For now, ignore the rSFX and FXData parameters, as these refer to special effects that we will discuss in the next chapter. If you follow the play3DSoundBuffer call through the  DSound3DLayer.cpp code to the DirectSound SDK. You will notice that there is very little to it, since almost all of the work has already been done.

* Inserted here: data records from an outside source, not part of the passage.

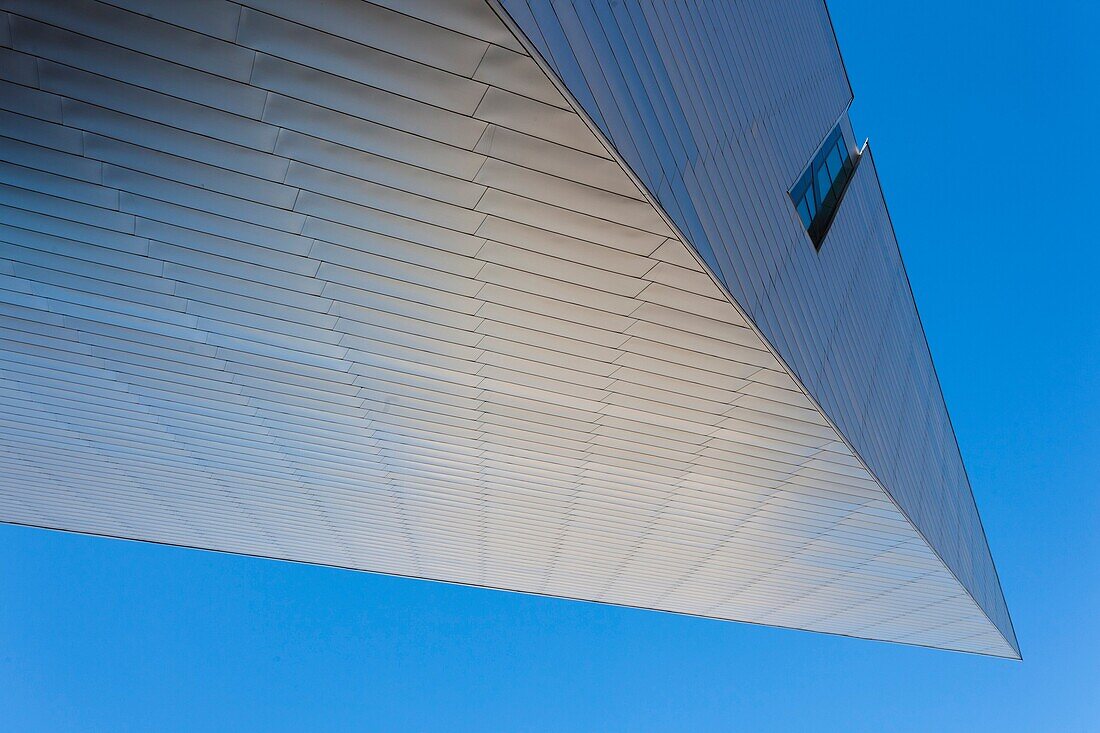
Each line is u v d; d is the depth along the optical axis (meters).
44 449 21.05
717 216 11.73
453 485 20.75
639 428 15.98
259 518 26.44
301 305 12.24
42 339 14.30
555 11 7.72
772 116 17.31
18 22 7.86
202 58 8.01
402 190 9.47
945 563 25.59
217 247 10.98
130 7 7.55
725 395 14.29
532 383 14.21
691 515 21.56
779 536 22.94
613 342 12.53
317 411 16.53
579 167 8.73
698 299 11.18
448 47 7.42
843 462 17.28
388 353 13.55
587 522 23.08
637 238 9.85
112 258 11.48
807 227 19.48
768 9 18.06
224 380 15.35
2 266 11.95
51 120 9.00
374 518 25.02
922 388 32.06
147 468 21.97
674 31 11.53
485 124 8.28
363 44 7.56
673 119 10.77
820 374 15.88
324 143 8.89
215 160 9.34
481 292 11.41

 HRESULT CSound::Play3DBuffer(int iB, DWORD dwPriority, DWORD dwFlags )  {      HRESULT hr;      BOOL    bRestored;      if( m_apDSBuffer == NULL )          return CO_E_NOTINITIALIZED;      LPDIRECTSOUNDBUFFER pDSB = m_apDSBuffer[ iB ];      if( pDSB == NULL )          return DXTRACE_ERR( TEXT("Play3DBuffer"), E_FAIL );      // Restore the buffer if it was lost.      if( FAILED( hr = RestoreBuffer( pDSB, &bRestored ) ) )          return DXTRACE_ERR( TEXT("RestoreBuffer"), hr );      if( bRestored )      {          // The buffer was restored, so we need to fill it with new data.          if( FAILED( hr = FillBufferWithSound( pDSB, FALSE ) ) )              return DXTRACE_ERR( TEXT("FillBufferWithSound"), hr );          // Make DirectSound do pre-processing on sound effects.          Reset();      }      hr = pDSB -> Play( 0, dwPriority, dwFlags );      return hr;  } 

Most of the code in the Play3DBuffer method is concerned with recovering the buffer should some other application have taken it. Otherwise, it comes down to the Play call. The first of the two parameters is always 0 (it is one of those reserved parameters), and the second parameter should also always be 0, unless the sound buffer was created using the DSBCAPS_LOCDEFER flag (which we did not do in this case). The third parameter can either be 0 or DSBPLAY_LOOPING .

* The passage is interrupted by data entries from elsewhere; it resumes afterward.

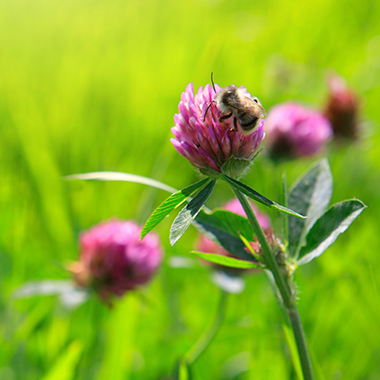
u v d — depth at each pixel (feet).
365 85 2.64
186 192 0.82
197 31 3.37
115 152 2.11
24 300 1.29
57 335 1.17
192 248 1.63
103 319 1.28
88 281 1.20
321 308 1.21
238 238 0.88
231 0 3.74
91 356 1.17
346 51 3.10
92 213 1.77
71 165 2.01
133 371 1.18
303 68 2.81
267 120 1.68
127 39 3.27
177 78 2.70
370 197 1.86
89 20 3.58
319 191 0.89
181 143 0.83
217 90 0.84
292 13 3.53
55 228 1.59
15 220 1.55
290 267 0.84
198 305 1.37
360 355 1.16
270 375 1.09
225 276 1.19
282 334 1.15
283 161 1.64
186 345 1.20
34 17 3.68
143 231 0.80
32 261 1.50
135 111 2.28
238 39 3.23
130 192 1.85
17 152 1.87
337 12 3.48
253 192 0.80
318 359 1.16
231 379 1.18
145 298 1.24
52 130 2.16
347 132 1.92
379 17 3.40
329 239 0.84
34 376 1.14
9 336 1.19
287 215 0.86
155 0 3.73
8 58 3.05
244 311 1.35
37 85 2.60
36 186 1.71
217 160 0.82
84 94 2.45
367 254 1.24
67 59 2.97
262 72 2.90
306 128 1.63
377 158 2.13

Now go back out to the OnTimer function in the  RumpusSFX.cpp source file, and examine the code that runs when a sound is playing. The first lines check to see if a timed stop has been set for the sound, and if so, the stopSoundBuffer method is called. This method, and the testSoundBufferStopped method, are identical to those used in the Cacophony tool and were described in Chapter 2.

The next chunk of code in the OnTimer function more or less repeats the previous section, but applies to sounds that are triggered at the given random frequency. Nearly at the end of the code example are the following lines of code.

 if (soundEffect[i].getOneSetting(ambient_sound) == 0)  {      bool movedSound = soundEffect[i].updatePosition();      newSoundTrackPoint( (int) soundEffect[i].getPositionX(),                          (int)soundEffect[i].getPositionZ(),i,movedSound);      if (movedSound)          Set3DSoundProperties( soundEffect[i].getSoundIndex(),                                soundEffect[i].getBufferIndex(),                                 soundEffect[i].getPositionVector(),                                soundEffect[i].getVelocityVector(),                                soundEffect[i].getConeVector(),                                false );  } 

This is very similar to the code shown earlier in this chapter for the OnTimer function that tests to see if the listener is moving, but in this case, the code refers to the sounds rather than to the listener. First, the sound position is updated and grid points are set, and then if the sound has moved, a shortened call to Set3DSoundProperties is made to pass the new position into the DirectSound SDK.

At the end of the OnTimer function, there is a call to commitAllSettings , which was discussed earlier, and then finally, a call to drawSoundTracks to actually render the pixels stored as sound tracker points.

The final functions of the  RumpusSFX.cpp file do not need much explanation. ShowRFXFileDialog calls up the Open File dialog box, but with the extension .rfx to help locate Rumpus files. The ReadRumpusFile and WriteRumpusFile functions are self-explanatory, and then the main dialog box callback pulls everything together.